Sous la plume d'un certain "Coriosol" dans un numéro récent de Présent littéraire, sans doute un pseudo, cette comparaison argumentée entre trois philosophes renommés, BHL, Glucksman, Finkielkraut et les "Pieds-nickelés", les non moins fameux Croquignol, Ribouldingue et Filochard.
Cette comparaison me convient assez. Elle a le mérite d’être plus "serrée" que ma comparaison entre BHL et Voltaire.
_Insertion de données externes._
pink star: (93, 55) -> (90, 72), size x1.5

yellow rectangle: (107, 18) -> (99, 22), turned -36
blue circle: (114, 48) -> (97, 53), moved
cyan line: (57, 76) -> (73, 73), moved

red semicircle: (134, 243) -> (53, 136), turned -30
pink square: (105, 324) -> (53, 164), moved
Sauf l’échec récent de la campagne de Ségolène Royal, BHL a mené une brillante carrière de philosophe comme le grand petit Voltaire, une carrière qui doit beaucoup à la ruse. Héritier de la fortune de son père, bâtie dans les colonies, dans l’exploitation industrielle forestière (exploitation pour laquelle Guy Carlier a travaillé, comme comptable, d'où lui viennent sans doute ses convictions antiracistes et écologistes), BHL n’en a pas moins jugé opportun de voler au secours des opprimés et de clamer son indignation sur toutes les chaînes ("Quelle tuerie, la guerre !"). Voltaire faisait ça aussi, de voler au secours des opprimés, et son enrichissement dans la traite des nègres est connu.
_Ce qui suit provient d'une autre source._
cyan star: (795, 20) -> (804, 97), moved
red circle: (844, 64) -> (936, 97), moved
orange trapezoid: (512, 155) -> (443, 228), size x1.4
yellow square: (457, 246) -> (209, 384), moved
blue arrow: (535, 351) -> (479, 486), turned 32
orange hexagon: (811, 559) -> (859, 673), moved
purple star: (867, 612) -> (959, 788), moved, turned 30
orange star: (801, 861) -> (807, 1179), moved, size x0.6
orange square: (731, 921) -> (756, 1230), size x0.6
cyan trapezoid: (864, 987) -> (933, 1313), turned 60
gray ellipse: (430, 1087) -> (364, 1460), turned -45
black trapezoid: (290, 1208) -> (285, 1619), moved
Passons sur le procédé qui consiste à se draper dans la dignité du martyre juif lorsqu'on est d’une famille de colons d’Afrique et qu’on n’a pas un seul ancêtre martyr, F. Nourrissier a déjà évoqué avec beaucoup de subtilité que Jean d'Ormesson cet aspect des choses dans une chronique du Point (ne pas croire pour autant qu’il y a des choses à lire toutes les semaines dans Le Point, surtout depuis que Patrick Besson est parti à l'assaut de l’Académie française et qu'il s'efforce donc d'être aimable - un Serbe aimable, c'est une gageure difficile !).
Quant à Diderot, je le comparerais plutôt à Sollers. Le goût affiché de Sollers pour la Chine, Venise, Nitche, le pape, toutes ces choses exotiques, est manifestement destiné à cacher le côté profondément franchouillard du personnage. Chez Diderot comme chez Sollers, il y a un côté "provincial monté à Paris", un peu gêné par ses racines et ses habits de plouc, mais pas trop.
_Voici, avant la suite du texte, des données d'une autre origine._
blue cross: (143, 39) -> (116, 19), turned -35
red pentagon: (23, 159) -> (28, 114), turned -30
Et puis l’appétit, la gourmandise de Diderot est connue. Et Sollers ? Il n’est pas un album d’images pieuses ou érotiques qui paraisse sans qu’il souhaite en rédiger la préface. Il est capable, à lui tout seul, ou seulement avec l'aide de son harem, de rédiger un numéro entier de L'Infini, sa revue, rappelant en ça le Diderot encyclopédiste.
Quant à Rousseau, je ne lui ferai pas l'injure de le comparer à Finkielkraut. Certes, ils ont tous les deux en commun d’être venus de l’étranger jusqu’en France pour nous faire bénéficier de leurs lumières ; mais Genève est un État francophone, tandis que les Polonais, le plus souvent, sont inintelligibles.
Mais Rousseau est sincèrement et profondément réactionnaire, antimondain, “boy-scout” comme a marqué le documentaliste C. Dantzig sur son étiquette, il ne se contente pas d’aspirer l’air du temps, puis de l’expirer dans un édito ou dans un “essai” ; Rousseau parvient à être original et indémodable.
Maintenant que j’y pense, puisque Finkielkraut le cite abondamment, la comparaison entre Rousseau et Philippe Muray me paraît moins frauduleuse - je parle là uniquement au plan des idées et pas du style, car Muray aussi est sincère ; inepte comme Rousseau, mais sincère.